The Yankees value their history more than anyone outside of Western Europe. They've built an entire television network out of 26 World Series titles, the iconic players of every generation and the idea that being a Yankee means more than being a player or manager for other baseball teams. The ultimate level of that conceit is Monument Park.
You can be a great player and not get a bust beyond the left-centerfield wall. You can't be a capital Y Yankee legend, though. The guys who trot out at the end of Old-Timer's day and throw out first pitches in the playoffs, the guys the Yankees use to remind their fans that they're paying high prices to watch something more than just a baseball team.

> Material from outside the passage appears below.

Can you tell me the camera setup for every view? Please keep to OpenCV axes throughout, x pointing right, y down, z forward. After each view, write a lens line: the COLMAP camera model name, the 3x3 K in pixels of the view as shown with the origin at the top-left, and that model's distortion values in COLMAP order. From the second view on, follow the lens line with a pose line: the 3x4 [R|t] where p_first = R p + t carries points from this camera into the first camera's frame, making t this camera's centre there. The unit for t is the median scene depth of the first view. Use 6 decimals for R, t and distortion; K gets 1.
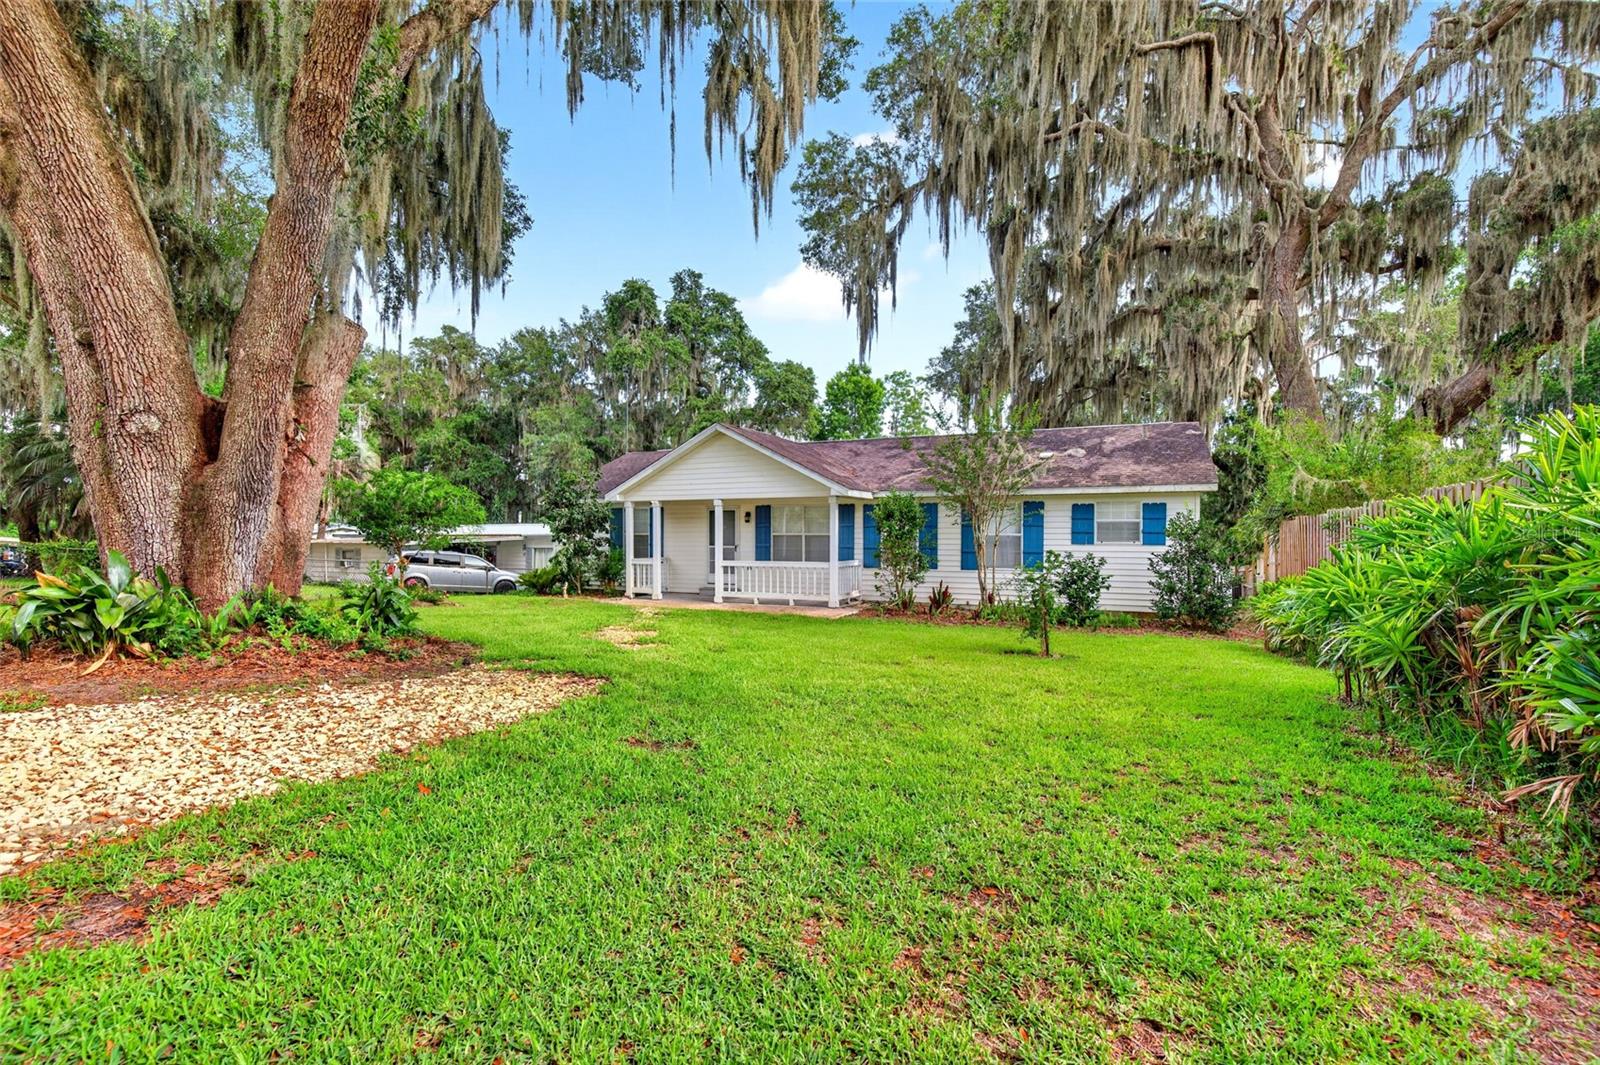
lens RADIAL K [[715.1, 0, 771.9], [0, 715.1, 535.8], [0, 0, 1]] dist [-0.001542, -0.000067]
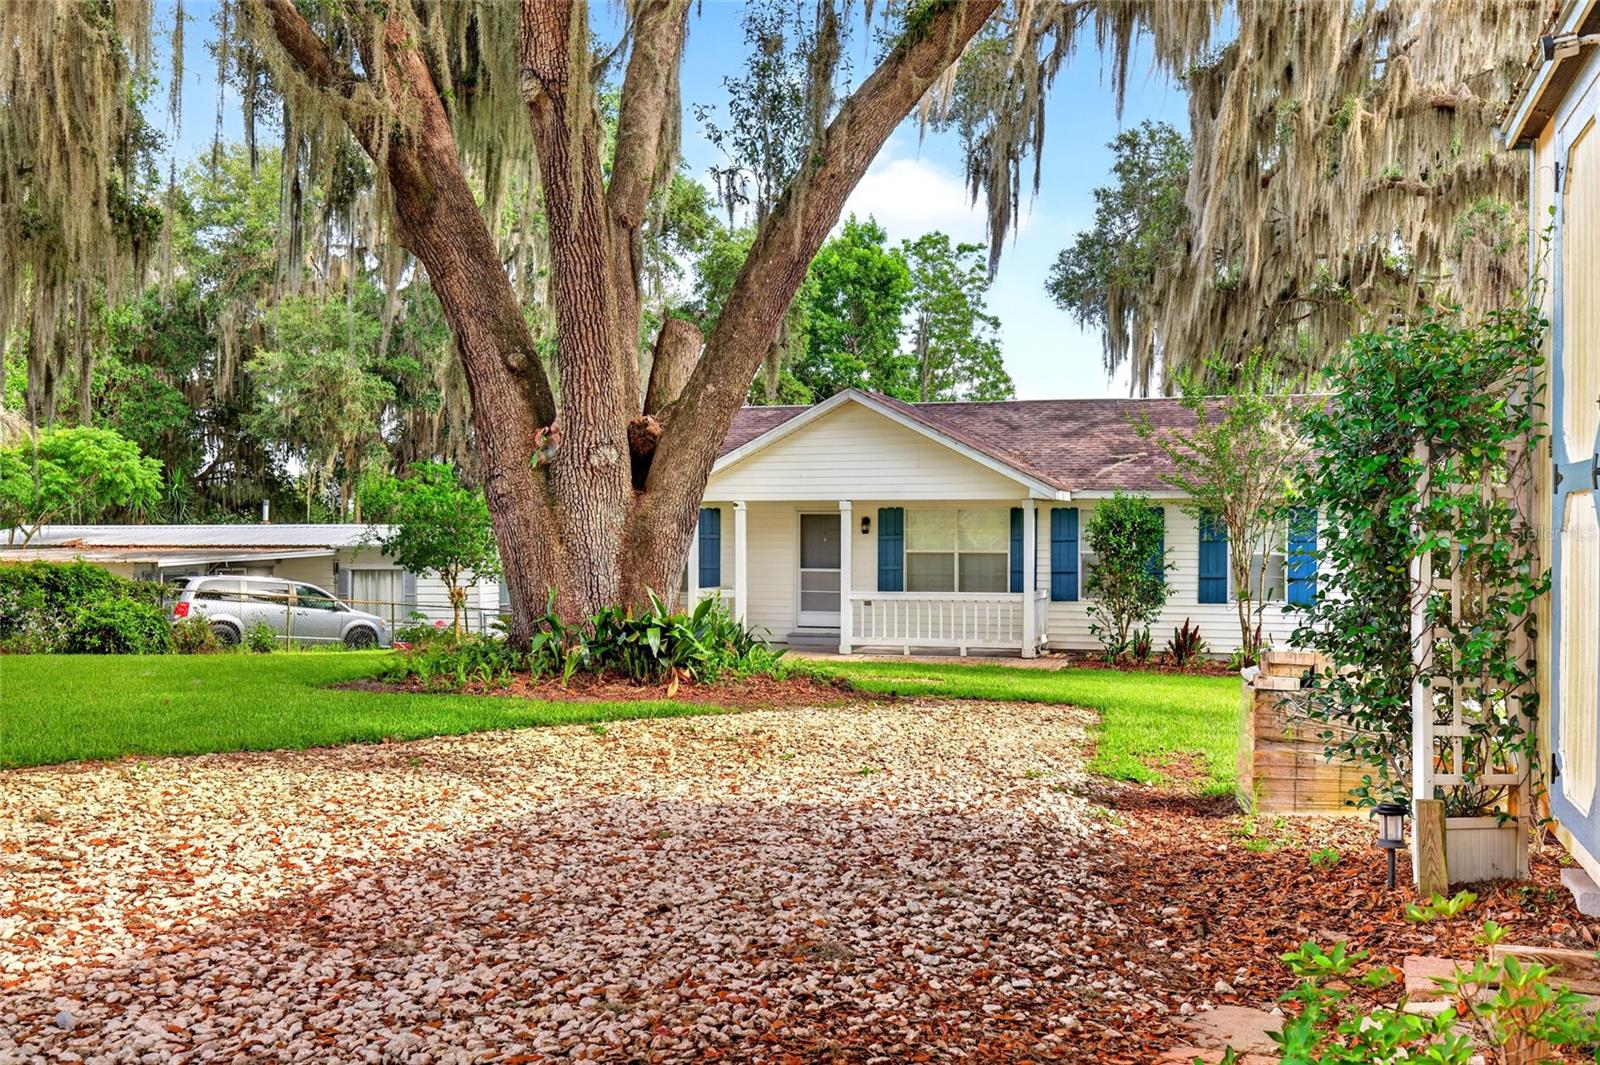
lens RADIAL K [[1446.7, 0, 800.0], [0, 1446.7, 532.5], [0, 0, 1]] dist [0.002216, 0.009612]
pose [[0.992799, 0.001121, 0.119785, -0.199044], [-0.000389, 0.999981, -0.006133, -0.008878], [-0.119790, 0.006042, 0.992781, -0.245373]]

Joe Torre was destined to be one of those guys. Four world titles, 12 playoff appearances and a sure spot in the Hall of Fame are all things that well get you one of those busts. That bust would've come with a retired number, a platinum-plated pass to Yankee Stadium and the honored place now occupied by Yogi Berra and Whitey Ford. But all of that seems impossible now.

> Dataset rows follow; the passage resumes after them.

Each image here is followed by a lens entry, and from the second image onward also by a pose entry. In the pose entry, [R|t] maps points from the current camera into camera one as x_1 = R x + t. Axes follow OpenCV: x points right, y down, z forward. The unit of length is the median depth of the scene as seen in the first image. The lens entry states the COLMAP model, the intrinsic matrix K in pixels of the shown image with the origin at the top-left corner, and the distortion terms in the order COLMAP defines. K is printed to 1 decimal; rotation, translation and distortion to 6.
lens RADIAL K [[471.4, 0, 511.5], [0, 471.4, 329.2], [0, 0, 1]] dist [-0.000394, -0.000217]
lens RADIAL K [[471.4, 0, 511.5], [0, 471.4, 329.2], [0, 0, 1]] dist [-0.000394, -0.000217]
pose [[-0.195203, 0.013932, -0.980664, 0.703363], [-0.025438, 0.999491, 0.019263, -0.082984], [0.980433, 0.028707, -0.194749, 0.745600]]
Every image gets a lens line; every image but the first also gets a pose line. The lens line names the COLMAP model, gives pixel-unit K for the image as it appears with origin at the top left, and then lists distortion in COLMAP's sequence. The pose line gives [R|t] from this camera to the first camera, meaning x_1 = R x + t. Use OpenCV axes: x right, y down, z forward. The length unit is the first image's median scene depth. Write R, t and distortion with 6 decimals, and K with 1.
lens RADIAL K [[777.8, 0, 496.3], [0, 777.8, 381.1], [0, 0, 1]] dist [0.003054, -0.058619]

"The Yankee Years" makes it impossible. The Steinbrenner family figures to own the Yankees for quite a while longer and they aren't going to soon forget the way Torre talked out of school about them. They may have started the ball rolling when they left Torre out of the celebration that closed Yankee Stadium, but Torre picked it up and ran with it much farther than anyone can anticipated. Two wrongs don't make a right, but they also don't make a reconciliation.

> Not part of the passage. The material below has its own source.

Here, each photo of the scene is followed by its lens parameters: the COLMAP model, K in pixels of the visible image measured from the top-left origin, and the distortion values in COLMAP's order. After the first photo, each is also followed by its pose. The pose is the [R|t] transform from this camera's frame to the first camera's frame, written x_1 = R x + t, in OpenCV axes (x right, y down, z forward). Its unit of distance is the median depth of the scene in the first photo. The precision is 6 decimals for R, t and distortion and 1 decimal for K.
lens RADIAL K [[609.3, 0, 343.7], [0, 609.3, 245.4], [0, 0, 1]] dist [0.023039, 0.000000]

The Yankees have been estranged from members of their past before and survived. Berra was absent from Yankee Stadium for nearly 15 years after George Steinbrenner fired him as the team's manager in 1985. History and tradition were still on display at every turn.
The last book that ripped the Yankees organization was "Ball Four." Jim Bouton didn't set foot in Yankee Stadium for 30 years after it was written. Which means, in other words, Joe Torre Day isn't happening any time soon.